▶ **What is asked**
Pick out each line in the records below that contains the word "Example", and copy those lines. Case counts, so match capital and lowercase letters exactly.

Collection entries
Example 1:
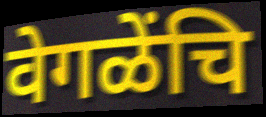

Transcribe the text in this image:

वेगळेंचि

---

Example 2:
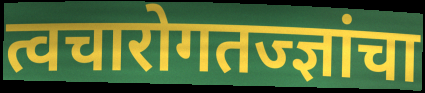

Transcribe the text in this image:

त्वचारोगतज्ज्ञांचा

* * *

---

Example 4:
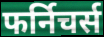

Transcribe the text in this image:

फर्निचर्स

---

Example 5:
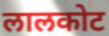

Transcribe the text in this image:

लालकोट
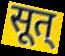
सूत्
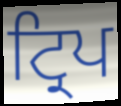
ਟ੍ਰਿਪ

▶ **Response**
Example 1:
Example 2:
Example 4:
Example 5:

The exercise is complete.